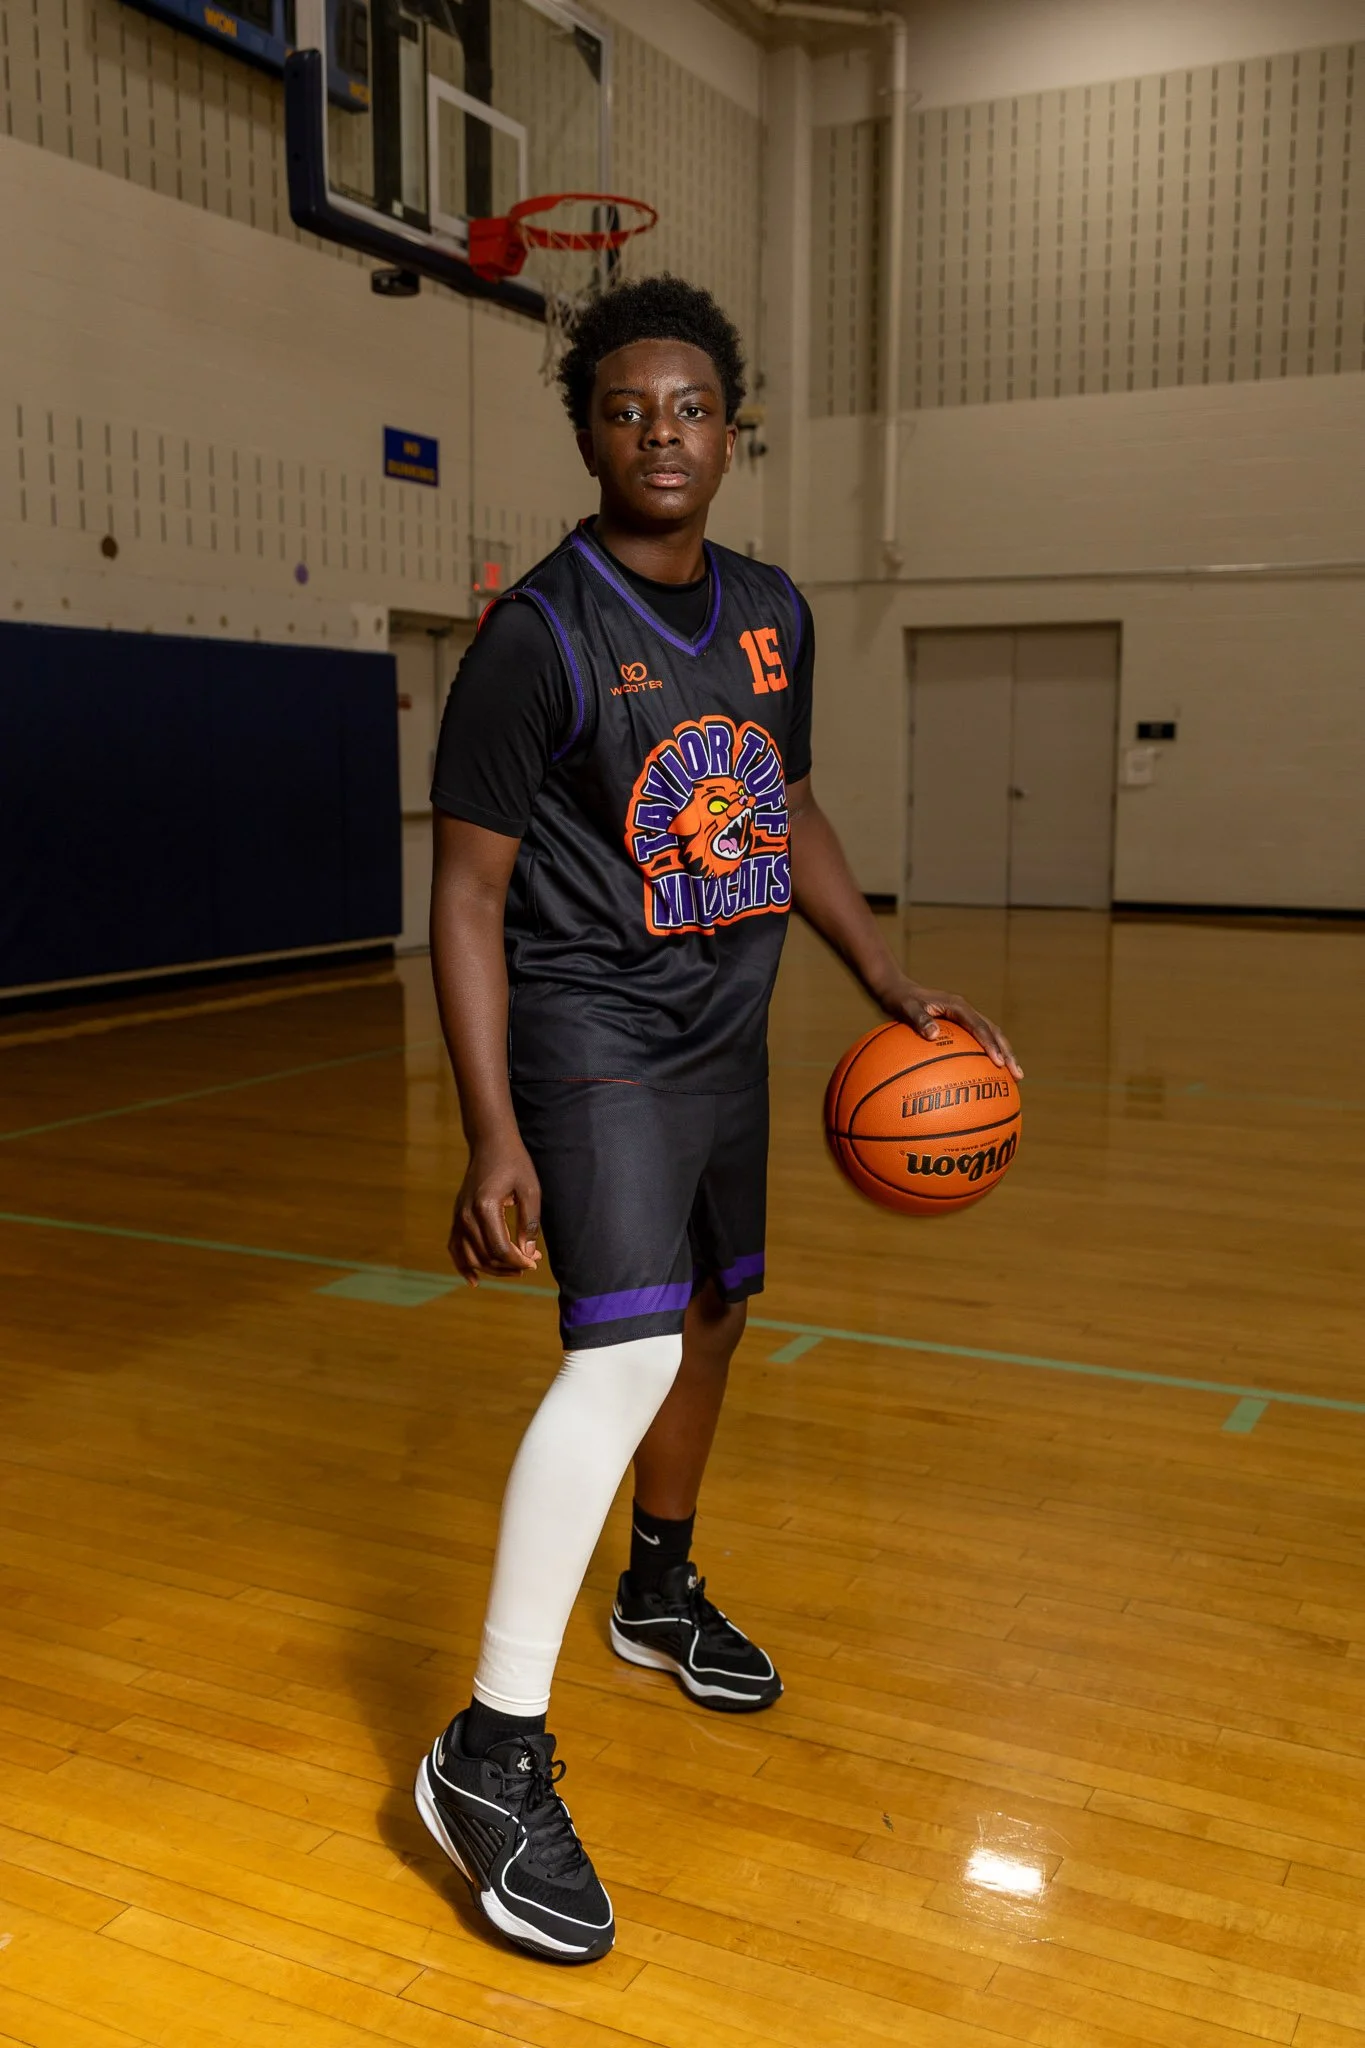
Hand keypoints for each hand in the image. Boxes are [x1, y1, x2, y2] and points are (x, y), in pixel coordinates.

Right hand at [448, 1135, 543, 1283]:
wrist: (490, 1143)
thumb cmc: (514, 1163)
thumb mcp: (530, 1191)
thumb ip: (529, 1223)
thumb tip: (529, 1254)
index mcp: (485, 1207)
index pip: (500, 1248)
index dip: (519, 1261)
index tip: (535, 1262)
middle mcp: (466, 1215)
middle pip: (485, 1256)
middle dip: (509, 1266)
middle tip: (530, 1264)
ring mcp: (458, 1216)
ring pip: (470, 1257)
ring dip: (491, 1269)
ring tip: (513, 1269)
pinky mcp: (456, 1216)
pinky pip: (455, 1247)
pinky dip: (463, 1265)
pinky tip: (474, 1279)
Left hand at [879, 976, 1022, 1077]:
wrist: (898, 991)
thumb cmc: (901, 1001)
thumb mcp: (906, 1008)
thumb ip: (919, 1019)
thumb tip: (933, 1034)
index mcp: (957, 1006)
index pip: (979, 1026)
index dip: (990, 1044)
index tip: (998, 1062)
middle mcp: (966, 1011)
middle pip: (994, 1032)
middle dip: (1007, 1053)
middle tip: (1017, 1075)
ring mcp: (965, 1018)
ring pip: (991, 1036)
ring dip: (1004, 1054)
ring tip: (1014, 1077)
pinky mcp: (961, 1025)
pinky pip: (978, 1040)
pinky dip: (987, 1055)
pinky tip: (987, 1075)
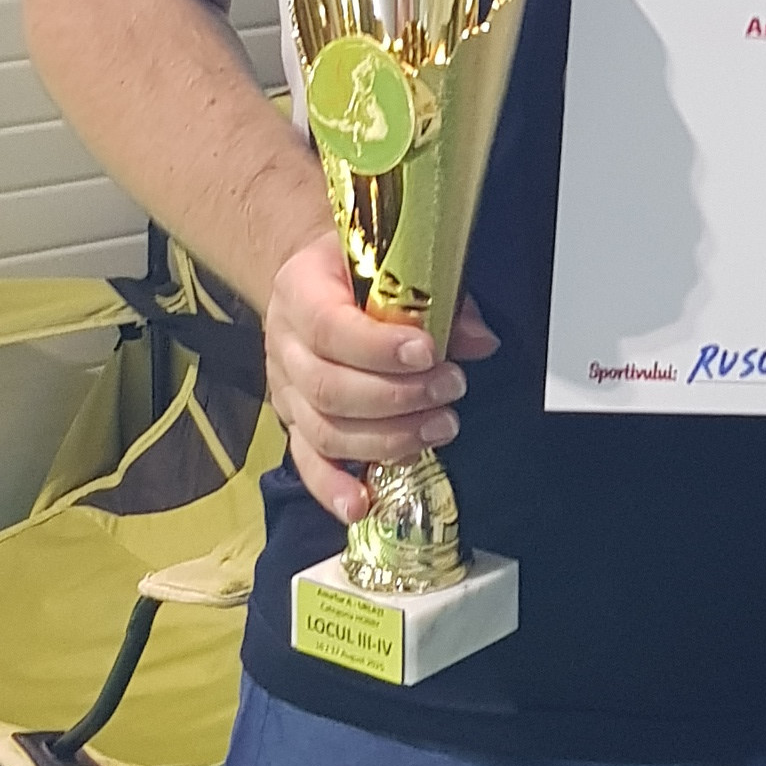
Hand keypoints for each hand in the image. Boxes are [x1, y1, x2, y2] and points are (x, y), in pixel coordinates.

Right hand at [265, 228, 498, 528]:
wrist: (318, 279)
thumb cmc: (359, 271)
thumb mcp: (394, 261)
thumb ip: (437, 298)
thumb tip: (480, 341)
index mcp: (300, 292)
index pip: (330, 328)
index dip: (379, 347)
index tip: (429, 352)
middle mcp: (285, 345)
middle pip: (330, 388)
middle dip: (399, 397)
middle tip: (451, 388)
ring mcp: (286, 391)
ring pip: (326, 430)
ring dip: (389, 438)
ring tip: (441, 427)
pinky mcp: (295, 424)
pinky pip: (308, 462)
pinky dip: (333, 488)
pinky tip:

== TASK STATEMENT ==
Note how many lines of the records contain the string "thumb", and give that number with nothing added.

== FINAL ANSWER ==
12